> **Work required**:
With the pictures removed, the data below must be transcribed in full and exactly.

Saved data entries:

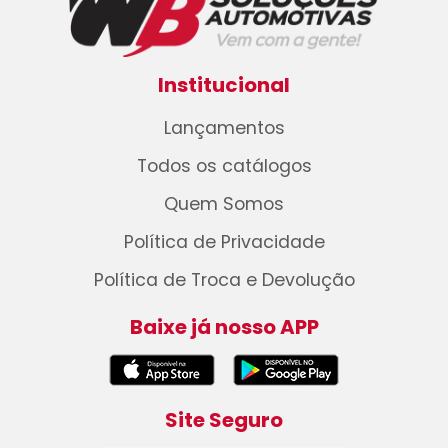
Institucional
Lançamentos
Todos os catálogos
Quem Somos
Política de Privacidade
Política de Troca e Devolução
Baixe já nosso APP
Site Seguro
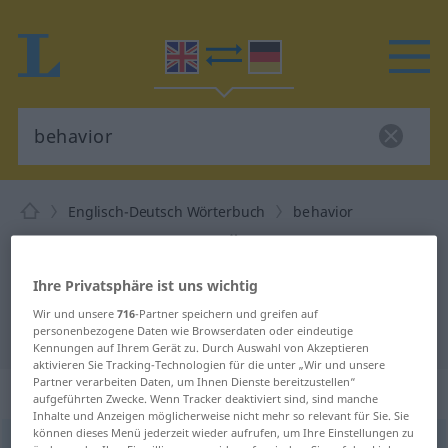
Englisch-Deutsch Wörterbuch
behavior
Englisch-Deutsch Übersetzung für
"behavior"
Ihre Privatsphäre ist uns wichtig
Wir und unsere
716
-Partner speichern und greifen auf
"behavior" Deutsch Übersetzung
personenbezogene Daten wie Browserdaten oder eindeutige
Kennungen auf Ihrem Gerät zu. Durch Auswahl von Akzeptieren
aktivieren Sie Tracking-Technologien für die unter „Wir und unsere
Partner verarbeiten Daten, um Ihnen Dienste bereitzustellen“
„behavior“
aufgeführten Zwecke. Wenn Tracker deaktiviert sind, sind manche
Inhalte und Anzeigen möglicherweise nicht mehr so relevant für Sie. Sie
können dieses Menü jederzeit wieder aufrufen, um Ihre Einstellungen zu
behavior
,
behaviour
[biˈheivjə(r)]
s
besonders
BR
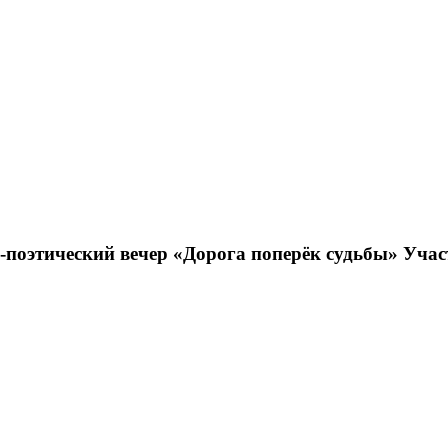
оэтический вечер «Дорога поперёк судьбы» Участ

> **The completed task**:
Institucional
Lançamentos
Todos os catálogos
Quem Somos
Política de Privacidade
Política de Troca e Devolução
Baixe já nosso APP
Site Seguro
Englisch-Deutsch Wörterbuch
behavior
Englisch-Deutsch Übersetzung für
"behavior"
Ihre Privatsphäre ist uns wichtig
Wir und unsere
716
-Partner speichern und greifen auf
"behavior" Deutsch Übersetzung
personenbezogene Daten wie Browserdaten oder eindeutige
Kennungen auf Ihrem Gerät zu. Durch Auswahl von Akzeptieren
aktivieren Sie Tracking-Technologien für die unter „Wir und unsere
Partner verarbeiten Daten, um Ihnen Dienste bereitzustellen“
„behavior“
aufgeführten Zwecke. Wenn Tracker deaktiviert sind, sind manche
Inhalte und Anzeigen möglicherweise nicht mehr so relevant für Sie. Sie
können dieses Menü jederzeit wieder aufrufen, um Ihre Einstellungen zu
behavior
,
behaviour
[biˈheivjə(r)]
s
besonders
BR
оэтический вечер «Дорога поперёк судьбы» Участ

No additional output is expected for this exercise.